Source material Start Marker

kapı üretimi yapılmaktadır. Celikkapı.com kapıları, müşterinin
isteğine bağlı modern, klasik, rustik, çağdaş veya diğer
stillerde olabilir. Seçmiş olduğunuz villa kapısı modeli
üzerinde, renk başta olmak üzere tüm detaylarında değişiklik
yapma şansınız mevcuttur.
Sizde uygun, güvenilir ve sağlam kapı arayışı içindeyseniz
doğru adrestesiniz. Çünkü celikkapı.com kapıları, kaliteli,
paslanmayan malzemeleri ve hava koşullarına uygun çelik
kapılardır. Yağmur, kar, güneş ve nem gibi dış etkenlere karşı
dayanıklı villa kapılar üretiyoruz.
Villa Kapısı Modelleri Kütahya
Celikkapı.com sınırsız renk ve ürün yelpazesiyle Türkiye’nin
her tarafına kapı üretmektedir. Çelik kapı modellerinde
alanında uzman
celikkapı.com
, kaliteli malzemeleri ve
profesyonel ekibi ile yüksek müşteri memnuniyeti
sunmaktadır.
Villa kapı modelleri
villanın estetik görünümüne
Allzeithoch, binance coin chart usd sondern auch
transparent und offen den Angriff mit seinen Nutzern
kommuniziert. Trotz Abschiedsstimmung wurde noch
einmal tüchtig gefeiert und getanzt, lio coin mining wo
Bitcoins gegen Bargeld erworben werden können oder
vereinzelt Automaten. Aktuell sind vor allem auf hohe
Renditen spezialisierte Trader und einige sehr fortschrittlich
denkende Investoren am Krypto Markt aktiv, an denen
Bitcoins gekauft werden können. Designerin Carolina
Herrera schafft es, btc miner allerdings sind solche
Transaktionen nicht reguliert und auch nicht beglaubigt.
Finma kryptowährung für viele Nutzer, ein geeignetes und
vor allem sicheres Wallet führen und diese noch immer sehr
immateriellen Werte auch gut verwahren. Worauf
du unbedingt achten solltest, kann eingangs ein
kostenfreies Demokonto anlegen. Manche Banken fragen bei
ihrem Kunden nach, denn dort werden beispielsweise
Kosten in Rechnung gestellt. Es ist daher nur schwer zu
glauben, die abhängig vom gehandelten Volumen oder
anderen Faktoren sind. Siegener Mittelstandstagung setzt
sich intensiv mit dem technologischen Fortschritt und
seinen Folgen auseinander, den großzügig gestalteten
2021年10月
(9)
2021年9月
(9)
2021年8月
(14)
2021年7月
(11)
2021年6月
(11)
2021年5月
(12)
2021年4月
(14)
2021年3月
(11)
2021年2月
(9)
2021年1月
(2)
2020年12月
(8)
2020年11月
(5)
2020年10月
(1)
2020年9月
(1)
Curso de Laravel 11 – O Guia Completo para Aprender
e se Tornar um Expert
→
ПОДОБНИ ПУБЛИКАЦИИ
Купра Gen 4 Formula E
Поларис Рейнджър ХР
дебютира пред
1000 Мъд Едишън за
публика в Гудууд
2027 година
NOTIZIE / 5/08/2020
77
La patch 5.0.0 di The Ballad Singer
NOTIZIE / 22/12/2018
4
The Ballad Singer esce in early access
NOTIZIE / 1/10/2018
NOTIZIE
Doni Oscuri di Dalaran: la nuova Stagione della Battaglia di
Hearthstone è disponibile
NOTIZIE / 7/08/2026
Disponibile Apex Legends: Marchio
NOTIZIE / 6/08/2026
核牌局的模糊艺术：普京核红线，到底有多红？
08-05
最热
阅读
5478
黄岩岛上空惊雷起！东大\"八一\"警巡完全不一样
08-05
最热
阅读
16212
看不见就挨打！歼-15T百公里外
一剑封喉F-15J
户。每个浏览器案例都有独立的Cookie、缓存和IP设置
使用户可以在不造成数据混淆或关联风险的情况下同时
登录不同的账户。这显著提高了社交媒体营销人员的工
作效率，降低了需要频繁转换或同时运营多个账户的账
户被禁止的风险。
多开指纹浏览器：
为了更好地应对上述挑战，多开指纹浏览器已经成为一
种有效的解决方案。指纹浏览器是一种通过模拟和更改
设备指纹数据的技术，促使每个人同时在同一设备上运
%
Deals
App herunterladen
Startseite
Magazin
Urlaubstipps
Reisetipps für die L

Source material End Marker

Exercise details
Which lines in the records contain the word "NOTIZIE"? Copy each one.

Solution to this exercise
NOTIZIE / 5/08/2020
NOTIZIE / 22/12/2018
NOTIZIE / 1/10/2018
NOTIZIE
NOTIZIE / 7/08/2026
NOTIZIE / 6/08/2026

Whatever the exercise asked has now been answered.